The Clintons lent the campaign $5 million, and Solis Doyle and Henry focused resources on a dozen battleground states, mainly large ones such as California, New York, New Jersey and Massachusetts, as well as Arizona and New Mexico, with large Hispanic populations. But they essentially did not compete in smaller states holding caucuses. Clinton, feeling burned by Iowa, had become allergic to caucuses, deeming them unfair.
Ickes and political director Guy Cecil argued that such states were important because even if she lost, she would pick up delegates with a strong showing. That would soon become clear. Clinton racked up big wins in California, New Jersey and even Kennedy's Massachusetts. But she lost the caucus states, and because of the party's proportional rules, it cost her.
Ickes was characteristically blunt on the conference call after Super Tuesday. It was quite likely that Clinton would lose the next 11 contests, colleagues recall him saying. Cecil had submitted plans for post-Feb. 5 states, but they had been rejected. The campaign had not initially thought the nomination battle would go beyond Super Tuesday and it was out of cash. "We were running on fumes," one aide said.
Nerves were raw by this point. Penn and Grunwald engaged in a 15-minute squabble that later made it into the media over which ad to run in Virginia. He wanted an ominous one called "Freefall" that warned of bad economic times, while she wanted one called "Can Do" featuring the candidate talking against patriotic music about solving problems. Cecil grew so exasperated, he stood up and left. "This is ridiculous," he said, according to people in the room. "You guys need to grow up. You're acting like kids. I've got work to do."
A more explosive example of the stress came a few days later. Phil Singer, the campaign's deputy communications director, emerged from a meeting on Feb. 11 and without explanation started angrily cursing the war room. "[Expletive] all of you," he shouted, according to a witness, then stormed out and did not return for several days.

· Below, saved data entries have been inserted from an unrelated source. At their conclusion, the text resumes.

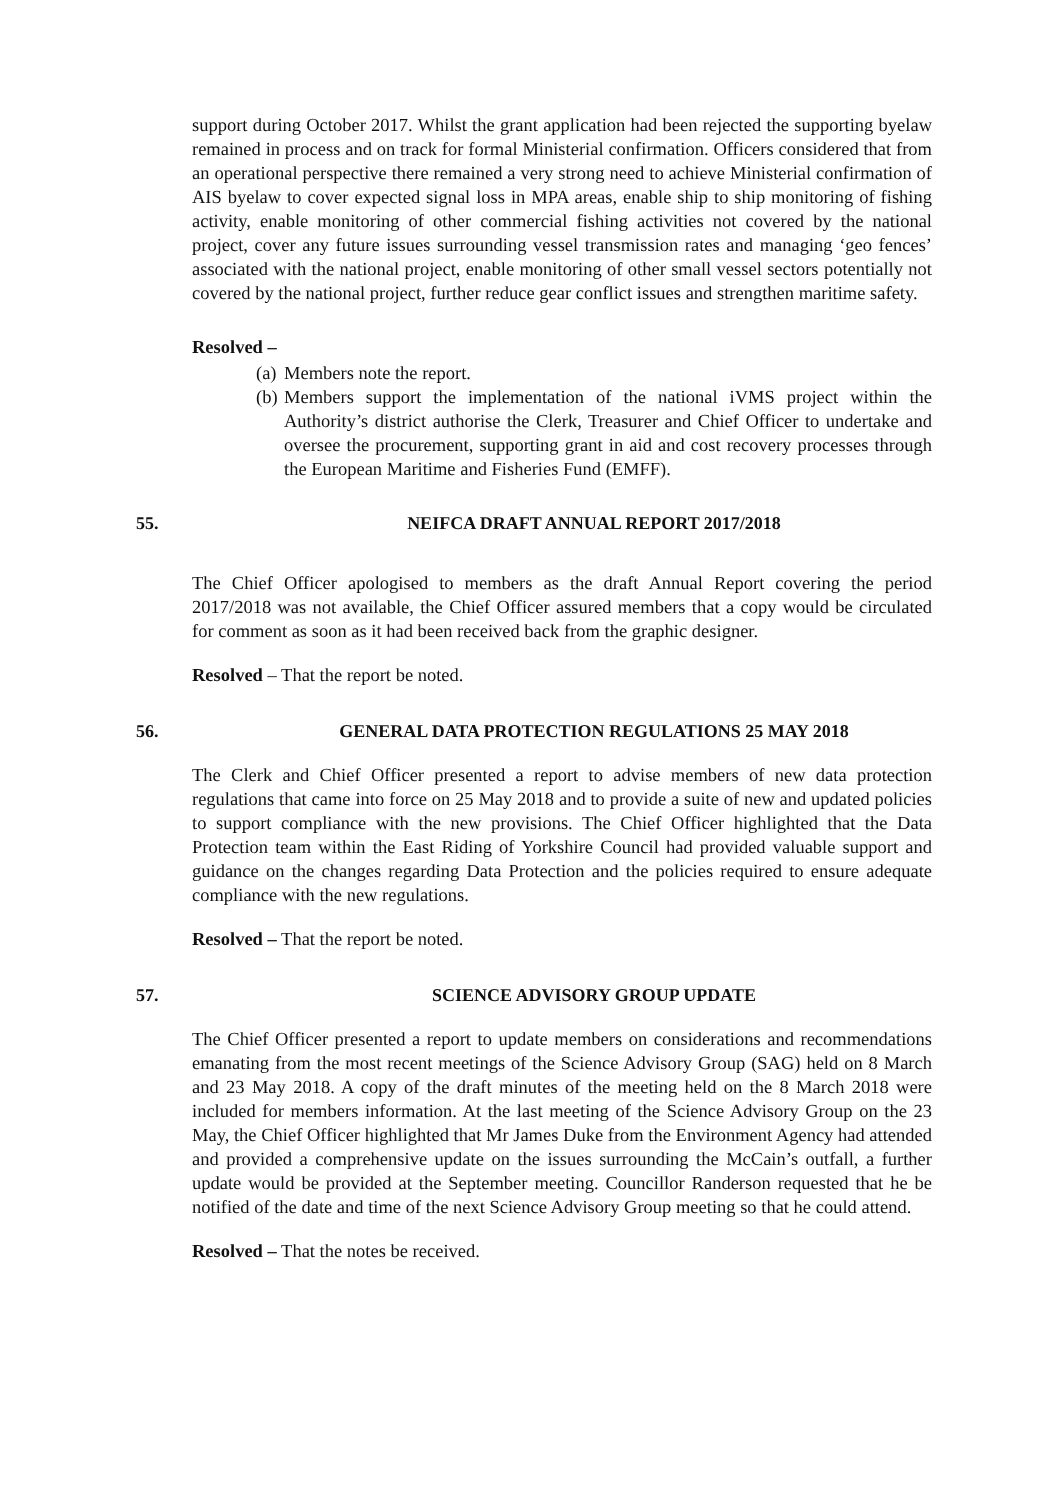support during October 2017. Whilst the grant application had been rejected the supporting byelaw remained in process and on track for formal Ministerial confirmation. Officers considered that from an operational perspective there remained a very strong need to achieve Ministerial confirmation of AIS byelaw to cover expected signal loss in MPA areas, enable ship to ship monitoring of fishing activity, enable monitoring of other commercial fishing activities not covered by the national project, cover any future issues surrounding vessel transmission rates and managing ‘geo fences’ associated with the national project, enable monitoring of other small vessel sectors potentially not covered by the national project, further reduce gear conflict issues and strengthen maritime safety.
Resolved –
(a)
Members note the report.
(b)
Members support the implementation of the national iVMS project within the Authority’s district authorise the Clerk, Treasurer and Chief Officer to undertake and oversee the procurement, supporting grant in aid and cost recovery processes through the European Maritime and Fisheries Fund (EMFF).
55. NEIFCA DRAFT ANNUAL REPORT 2017/2018
The Chief Officer apologised to members as the draft Annual Report covering the period 2017/2018 was not available, the Chief Officer assured members that a copy would be circulated for comment as soon as it had been received back from the graphic designer.
Resolved – That the report be noted.
56. GENERAL DATA PROTECTION REGULATIONS 25 MAY 2018
The Clerk and Chief Officer presented a report to advise members of new data protection regulations that came into force on 25 May 2018 and to provide a suite of new and updated policies to support compliance with the new provisions. The Chief Officer highlighted that the Data Protection team within the East Riding of Yorkshire Council had provided valuable support and guidance on the changes regarding Data Protection and the policies required to ensure adequate compliance with the new regulations.
Resolved – That the report be noted.
57. SCIENCE ADVISORY GROUP UPDATE
The Chief Officer presented a report to update members on considerations and recommendations emanating from the most recent meetings of the Science Advisory Group (SAG) held on 8 March and 23 May 2018. A copy of the draft minutes of the meeting held on the 8 March 2018 were included for members information. At the last meeting of the Science Advisory Group on the 23 May, the Chief Officer highlighted that Mr James Duke from the Environment Agency had attended and provided a comprehensive update on the issues surrounding the McCain’s outfall, a further update would be provided at the September meeting. Councillor Randerson requested that he be notified of the date and time of the next Science Advisory Group meeting so that he could attend.
Resolved – That the notes be received.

Penn was growing increasingly aggravated by what he saw as an untenable management structure, which another aide described as an "oligarchy at the top." Penn had no real people of his own on the inside and chafed whenever Solis Doyle or Ickes got involved in his sphere. At one point, he and Ickes, who have been battling each other within the Clinton orbit for a dozen years, lost their tempers during a conference call, according to two participants.
"[Expletive] you!" Ickes shouted.
"[Expletive] you!" Penn replied.
"[Expletive] you!" Ickes shouted again.
By now, Williams had decided it was untenable to stay unless she was really running the campaign. Clinton called Solis Doyle on Feb. 9 as she was losing three more states, and the decision was announced the next day when she lost a fourth. It was painful for both, because Solis Doyle had worked for Clinton most of her adult life. Henry, her deputy, turned in his resignation letter the next day and stayed just long enough to see out three more losses, in Virginia, Maryland and the District.